━━ The data

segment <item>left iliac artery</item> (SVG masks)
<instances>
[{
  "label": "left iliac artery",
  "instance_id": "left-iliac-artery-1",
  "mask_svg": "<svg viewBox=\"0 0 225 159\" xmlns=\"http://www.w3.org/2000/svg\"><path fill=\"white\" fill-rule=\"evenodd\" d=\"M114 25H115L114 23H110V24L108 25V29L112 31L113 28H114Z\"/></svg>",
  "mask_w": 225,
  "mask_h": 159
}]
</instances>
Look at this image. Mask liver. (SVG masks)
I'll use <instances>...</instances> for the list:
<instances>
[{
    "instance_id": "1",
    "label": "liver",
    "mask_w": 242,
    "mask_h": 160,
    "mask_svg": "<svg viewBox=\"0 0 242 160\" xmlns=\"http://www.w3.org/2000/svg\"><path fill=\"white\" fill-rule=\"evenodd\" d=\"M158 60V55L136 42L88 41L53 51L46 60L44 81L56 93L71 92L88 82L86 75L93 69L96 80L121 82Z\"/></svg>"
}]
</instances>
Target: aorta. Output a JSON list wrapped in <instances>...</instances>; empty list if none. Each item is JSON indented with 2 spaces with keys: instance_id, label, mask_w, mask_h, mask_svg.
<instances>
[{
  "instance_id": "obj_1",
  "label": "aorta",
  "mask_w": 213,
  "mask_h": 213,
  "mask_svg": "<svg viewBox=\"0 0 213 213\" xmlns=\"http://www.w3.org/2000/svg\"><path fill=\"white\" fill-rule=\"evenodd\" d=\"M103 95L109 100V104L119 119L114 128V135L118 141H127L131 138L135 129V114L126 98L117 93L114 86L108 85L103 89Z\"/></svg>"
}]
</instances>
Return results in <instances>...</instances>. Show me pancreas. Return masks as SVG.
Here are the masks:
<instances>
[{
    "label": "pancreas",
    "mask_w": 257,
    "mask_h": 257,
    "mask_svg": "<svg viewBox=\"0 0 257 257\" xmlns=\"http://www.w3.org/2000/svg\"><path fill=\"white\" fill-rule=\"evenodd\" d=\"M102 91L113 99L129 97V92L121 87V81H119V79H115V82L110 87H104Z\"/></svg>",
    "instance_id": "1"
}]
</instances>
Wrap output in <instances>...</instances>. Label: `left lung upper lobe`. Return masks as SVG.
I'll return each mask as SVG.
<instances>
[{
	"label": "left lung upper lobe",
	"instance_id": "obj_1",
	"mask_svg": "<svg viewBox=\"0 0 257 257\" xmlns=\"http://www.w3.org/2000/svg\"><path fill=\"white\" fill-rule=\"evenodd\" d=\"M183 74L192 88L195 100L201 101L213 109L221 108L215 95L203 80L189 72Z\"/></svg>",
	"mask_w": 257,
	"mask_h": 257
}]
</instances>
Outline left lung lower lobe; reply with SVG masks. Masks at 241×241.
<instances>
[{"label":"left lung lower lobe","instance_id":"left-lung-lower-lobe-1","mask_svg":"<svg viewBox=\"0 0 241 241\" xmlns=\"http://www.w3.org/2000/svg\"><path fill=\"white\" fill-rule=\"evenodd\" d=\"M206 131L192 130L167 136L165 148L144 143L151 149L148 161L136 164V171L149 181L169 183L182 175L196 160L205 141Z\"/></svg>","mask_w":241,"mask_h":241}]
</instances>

━━━━

# Problem to work on
Please return the lines above word for word, starting with the line that contains "Return results in" and ending with the last line.

# Worked answer
Return results in <instances>...</instances>. Show me pancreas. Return masks as SVG.
Here are the masks:
<instances>
[{
    "label": "pancreas",
    "mask_w": 257,
    "mask_h": 257,
    "mask_svg": "<svg viewBox=\"0 0 257 257\" xmlns=\"http://www.w3.org/2000/svg\"><path fill=\"white\" fill-rule=\"evenodd\" d=\"M102 91L113 99L129 97V92L121 87V81H119V79H115V82L110 87H104Z\"/></svg>",
    "instance_id": "1"
}]
</instances>
Wrap output in <instances>...</instances>. Label: `left lung upper lobe`. Return masks as SVG.
I'll return each mask as SVG.
<instances>
[{
	"label": "left lung upper lobe",
	"instance_id": "obj_1",
	"mask_svg": "<svg viewBox=\"0 0 257 257\" xmlns=\"http://www.w3.org/2000/svg\"><path fill=\"white\" fill-rule=\"evenodd\" d=\"M183 74L192 88L195 100L201 101L213 109L221 108L215 95L203 80L189 72Z\"/></svg>",
	"mask_w": 257,
	"mask_h": 257
}]
</instances>
Outline left lung lower lobe; reply with SVG masks. Masks at 241×241.
<instances>
[{"label":"left lung lower lobe","instance_id":"left-lung-lower-lobe-1","mask_svg":"<svg viewBox=\"0 0 241 241\" xmlns=\"http://www.w3.org/2000/svg\"><path fill=\"white\" fill-rule=\"evenodd\" d=\"M206 131L192 130L167 136L165 148L144 143L151 149L148 161L136 164V171L149 181L169 183L182 175L196 160L205 141Z\"/></svg>","mask_w":241,"mask_h":241}]
</instances>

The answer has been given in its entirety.